Fresh vegetables are sources of vitamin C, which has been mentioned as a chemopreventive factor against digestive disorders caused by H. pylori infection [56]. Apparently, vitamin C can decrease the stomach cancer risk and exert an effect on the cycle of H. pylori infection [59]. Vitamin C is highly concentrated in the stomach mucosa and gastric juice, and has a positive effect on the production and function of immune cells and immunoglobulin [60]. In our study, dietary vitamin C consumption was significantly lower in the case group, thus expanding the clinical wisdom in this regard. Furthermore, in the face of little evidence to support the effects of a particular antioxidant on body composition, dietary antioxidants altogether could indirectly reduce the risk of H. pylori infection and associated problems by favoring the reduction of fat mass and visceral fat, which are well-known risk factors for H. pylori infection [61, 62]. Besides, as a popular antioxidant-rich beverage, coffee had strong in vitro antibacterial activity against H. pylori [63]. Such an action suggests that coffee may be a useful natural inhibitor of gastritis and gastric ulcers through a mechanistic basis; conversely, it must be highlighted that coffee intake is clinically related to gastritis and gastroesophageal reflux disease due to the individuals’ sensibility to chlorogenic acid and caffeine [64].

This is perhaps the first study that assessed the relationships between DTAC and H. pylori infection, using considerable sample size and statistical adjustment models in order to mitigate confounding factors. For instance, we used model 1 as a means of adjusting the analysis according to age and sex because these are not only used in traditional medical research but also older age is related to a higher prevalence of H. pylori infection [65], while there is a scientific debate as to the effects of sex on the rate of H. pylori infection [66]. Model 2, in turn, was a way to fully adjust the results for other confounding factors in addition to age and sex.
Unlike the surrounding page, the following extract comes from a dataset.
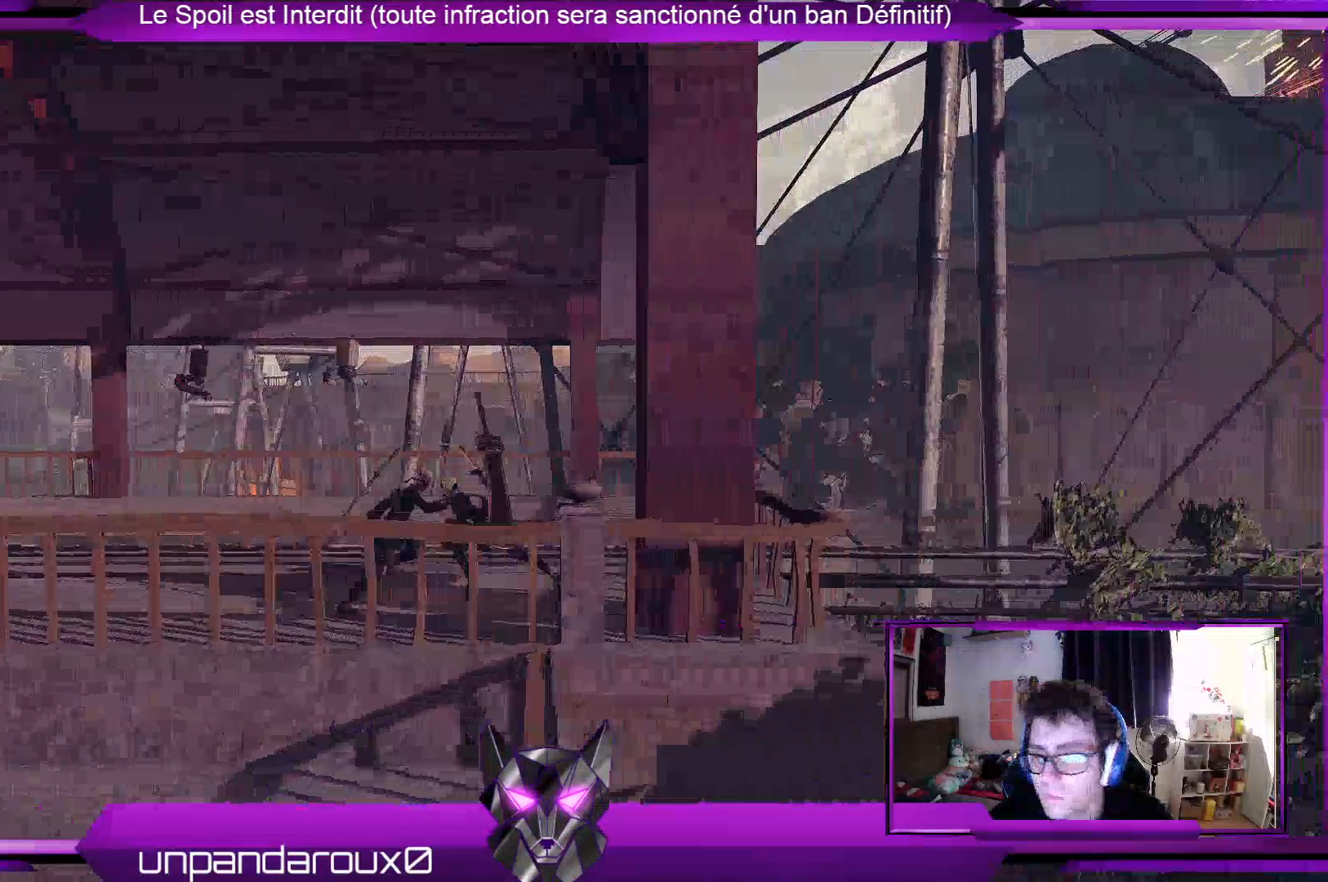
{"buttons": ["R2"], "left_stick": "left", "right_stick": "center", "events": [[100, "R2", "down"]]}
We used BMI, waist circumference, physical activity, and dietary intake of energy and fat in this model in order to avoid problems related to obesity and associated factors, whereas adjusting for smoking because, intriguingly, the risk of H. pylori seropositivity may decrease linearly with cigarette consumption whereby increased gastric acidity in the stomach through smoking may be a cause [67]. Finally, it should be noted that, due to the nature of the case-control design, causation cannot be determined by our work and thus further research is warranted to expand the avenues toward the clinical effect of DTAC in H. pylori infection and associated diseases.

We conclude that a high DTAC is associated with a reduced risk of H. pylori infection in adults, thereby expanding the importance of increasing consumption of natural dietary antioxidants against the burden of H. pylori infection. However, further observational studies and clinical trials are needed to investigate the exact role of DTAC in the prevention and treatment of H. pylori infection.